她事後听闕南璇提起,他們的父母是因車禍意外喪生,所以她因車禍造成的意外昏厥時,他驚恐害怕得幾乎要失了靈魂。
雖然後來母子均安度過險境,但他內心卻仍殘留恐懼的陰影,盡避他外在表現並無異樣,甚至因為當了爸爸,整個人更朝氣蓬勃。
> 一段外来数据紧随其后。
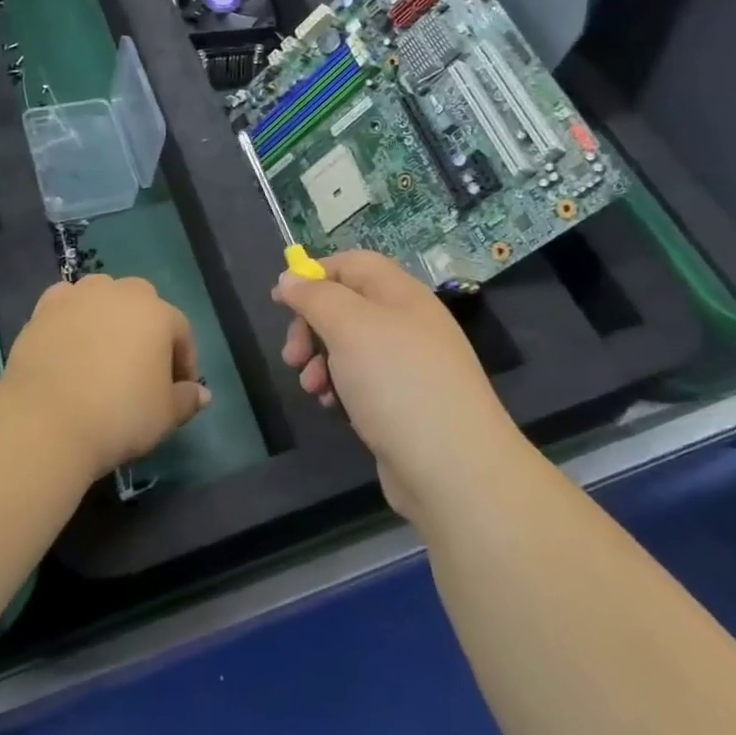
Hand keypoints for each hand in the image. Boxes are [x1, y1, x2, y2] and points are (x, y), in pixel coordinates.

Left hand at [2, 274, 210, 480]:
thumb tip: (202, 394)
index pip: (181, 332)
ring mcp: (79, 296)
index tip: (178, 392)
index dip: (183, 362)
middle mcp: (120, 293)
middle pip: (142, 303)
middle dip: (146, 330)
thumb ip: (186, 399)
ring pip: (103, 295)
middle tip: (141, 368)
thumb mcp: (164, 415)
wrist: (45, 419)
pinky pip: (66, 304)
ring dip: (108, 316)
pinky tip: (69, 343)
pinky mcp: (44, 308)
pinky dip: (72, 316)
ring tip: (103, 352)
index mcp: (158, 313)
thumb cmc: (119, 415)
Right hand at [274, 252, 511, 519]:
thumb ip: (315, 297)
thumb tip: (290, 277)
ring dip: (320, 360)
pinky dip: (340, 387)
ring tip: (310, 387)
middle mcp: (408, 323)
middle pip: (347, 306)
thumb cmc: (397, 383)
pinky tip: (333, 407)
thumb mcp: (349, 327)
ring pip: (350, 346)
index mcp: (401, 294)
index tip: (281, 300)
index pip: (353, 264)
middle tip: (291, 355)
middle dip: (312, 326)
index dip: (315, 274)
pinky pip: (363, 381)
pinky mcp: (405, 403)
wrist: (454, 470)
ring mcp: (409, 366)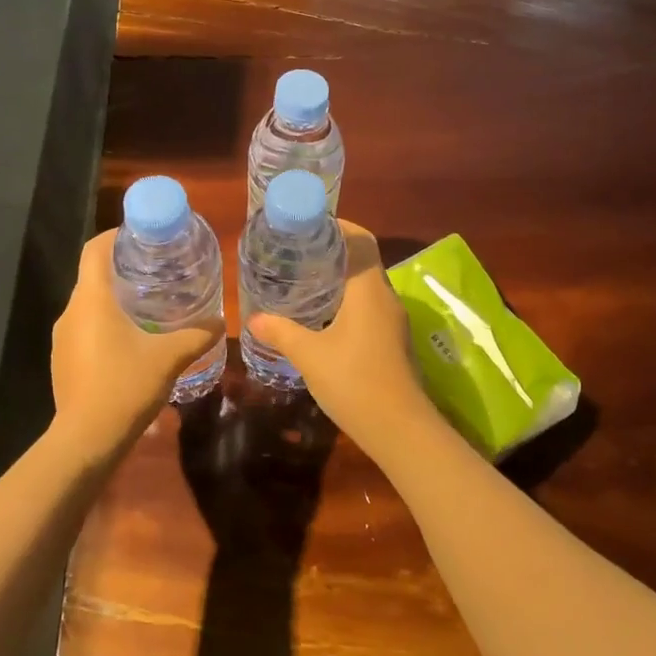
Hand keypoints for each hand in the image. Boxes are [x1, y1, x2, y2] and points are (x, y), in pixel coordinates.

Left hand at [51, 230, 223, 453]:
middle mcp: (71, 312)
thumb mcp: (169, 357)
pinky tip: (132, 342)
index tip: (143, 237)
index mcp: (92, 299)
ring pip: (89, 305)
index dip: (116, 236)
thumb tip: (220, 321)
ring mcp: (63, 338)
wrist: (86, 440)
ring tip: (149, 305)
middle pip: (93, 275)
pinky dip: (106, 325)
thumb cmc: (125, 386)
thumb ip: (197, 335)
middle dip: (123, 269)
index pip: (94, 249)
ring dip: (115, 300)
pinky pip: (85, 329)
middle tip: (158, 271)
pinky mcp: (63, 360)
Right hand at [246, 220, 440, 461]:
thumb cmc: (354, 382)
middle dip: (335, 251)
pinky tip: (326, 316)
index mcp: (368, 290)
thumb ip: (282, 333)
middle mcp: (386, 297)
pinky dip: (349, 300)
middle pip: (364, 259)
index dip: (338, 226)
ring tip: (307, 280)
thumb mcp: (310, 356)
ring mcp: (394, 320)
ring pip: (368, 285)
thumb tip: (254, 320)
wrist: (401, 429)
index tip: (310, 225)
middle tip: (299, 252)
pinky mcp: (394, 340)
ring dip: (342, 277)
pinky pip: (371, 306)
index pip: (361, 240)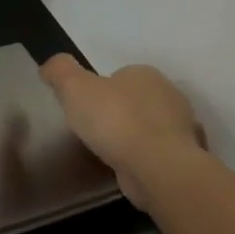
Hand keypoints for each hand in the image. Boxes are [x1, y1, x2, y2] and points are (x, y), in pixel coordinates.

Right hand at [39, 55, 207, 211]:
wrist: (157, 167)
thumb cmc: (114, 120)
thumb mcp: (74, 87)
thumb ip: (60, 71)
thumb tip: (51, 66)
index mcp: (144, 74)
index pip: (119, 76)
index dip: (99, 90)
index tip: (84, 108)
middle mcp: (169, 95)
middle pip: (135, 100)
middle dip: (118, 112)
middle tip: (94, 130)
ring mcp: (181, 127)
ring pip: (150, 126)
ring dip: (134, 135)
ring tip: (110, 151)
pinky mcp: (184, 156)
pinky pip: (159, 151)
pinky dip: (146, 156)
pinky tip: (129, 166)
但每當他抱著她時,她便可從他深幽的瞳眸感覺出他害怕失去她的恐懼憂慮。
他的恐懼讓她更明白他愛她有多深,她剛出院那一、兩個月他幾乎不敢帶她出門,連走上人行道都要緊捉她的手,小心翼翼張望四周動靜。
直到回來台灣生活,情況才改善,他才不再那麼神經質,而她相信再不久他便能真正排除掉內心那份不安全感的陰影了。
「井澤,天氣很好,我們帶小扁出去散步好嗎?」她不禁提議。
「可以,不過要先幫小扁洗澡換尿布。」他低頭看兒子。
「為什麼?」
「因為他大便了。」還沒聞到味道,先從兒子的表情便已做出判斷。
「你愈來愈懂得察言觀色,比我還厲害。」她欣慰一笑,伸手要抱過孩子。
「我幫他洗澡。」他站了起身,自告奮勇。
「你會嗎?」戴方嵐一臉懷疑,跟到浴室門口。
「我研究了你寫的育嬰筆記,應該沒問題。」他一副信誓旦旦。